Melissa Jayne McNulty April 2019
As a competitive runner and triathlete I usually focus quite one or two sessions per week on strength work – in the past this usually meant dragging myself to the gym and force myself to do the same or similar reps week in, week out. Yawn.
That was until I discovered Mike’s Wednesday night (and Saturday morning) bootcamp! Everybody (whatever your level of fitness) is made to feel welcome at the sessions which are professional, well organised and there is always a little twist to make sure you are pushed to your limits. You leave the session feeling like you have had a full body strength, agility and cardio workout. It did not take very long before I started feeling and seeing the benefits in my body and performance.
Mike is also great at providing valuable advice on correct posture and technique for each of the exercises, and is always ready to lend an ear if anybody has any questions.
I no longer dread the facing the boredom of an hour in the gym, Mike’s sessions are a blast and something to really look forward to.
Jon Ferguson – April 2017
Since working with my personal trainer Mike, I have massively improved my upper body strength, core strength and cardio; and my overall fitness levels have increased dramatically.
Each session planned is tailored to my individual needs & Mike is constantly changing & adapting the programme to challenge, encourage & improve my fitness & lifestyle.
Mike is positive, enthusiastic & inspirational; who will push you to your absolute limit and make it possible for you to achieve your fitness goals.
He always helps you realise and reach your full potential in each training session, so that you feel you have accomplished your aim. I would recommend Mike as a personal trainer to anyone who is looking to lose weight, gain muscle, build body confidence and improve all over body fitness.
Hayley Lori Taggart - Feb 2016
In 2010 my whole life changed, I was diagnosed with breast cancer. After six months of intense chemotherapy and 20 days radiotherapy my fitness levels were at rock bottom.
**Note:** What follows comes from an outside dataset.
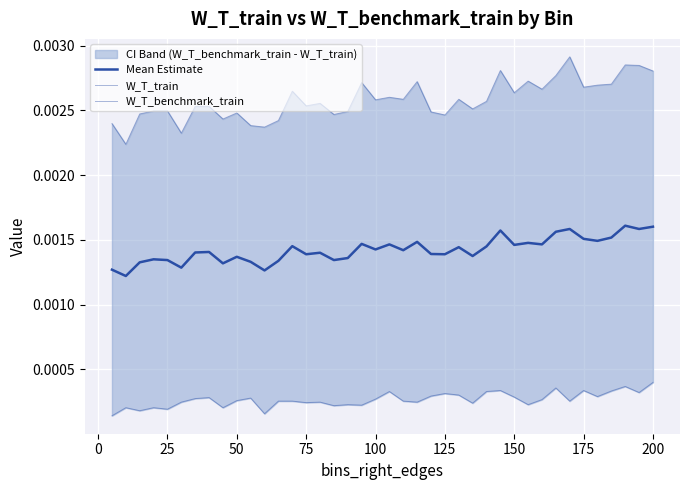

How many lines are shown in the chart?

3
For the following three years I found exercise and mobility difficult, but struggled on. Feeling very unfit, I was convinced that this was how I had been left from all the treatment I had previously received.
Mike has changed my outlook on life by showing me that exercise can overcome a negative state of mind, with a can do approach. I have never found the gym enticing, finding it boring. Mike works with me on a one to one basis pushing me to limits I did not know I could reach.
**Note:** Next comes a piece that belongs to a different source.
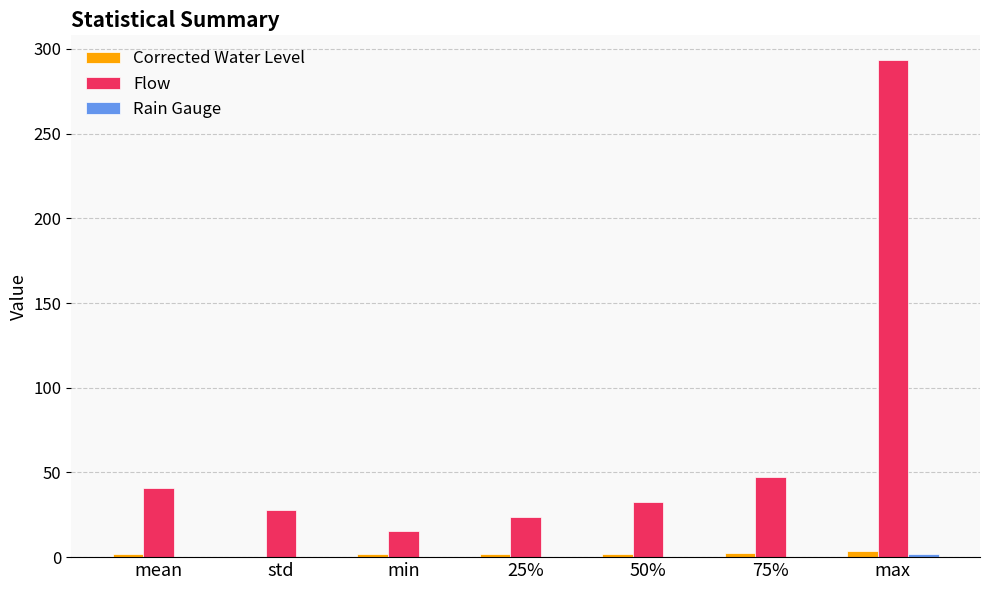

What is the greatest value displayed?

293.4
The results are, in six weeks with one hour per week sessions I have dropped two dress sizes, have become unrecognisably active as opposed to being a couch potato. If you recognise this as being you, please I urge you to make changes and contact mike as you really will benefit from the experience and feel very energised.
Karen Weaver - July 2015
Before I started training with Mike I was overweight, conscious of my appearance and lacking confidence, I had never trained before or entered a gym.
Mike was recommended to me by a close friend who had been training with him. I thought, 'what have I got to lose', so I contacted Mike, explained my concerns and was asked to meet him for an informal chat.
Since then Mike has been training me on a one to one basis, I have lost weight, become fitter, my stamina has improved so I can go on walks that I never did before, but best of all my confidence has returned.
I am a better person than I was a year ago. I 100% recommend Mike and I am sure that he can do for you what he did for me.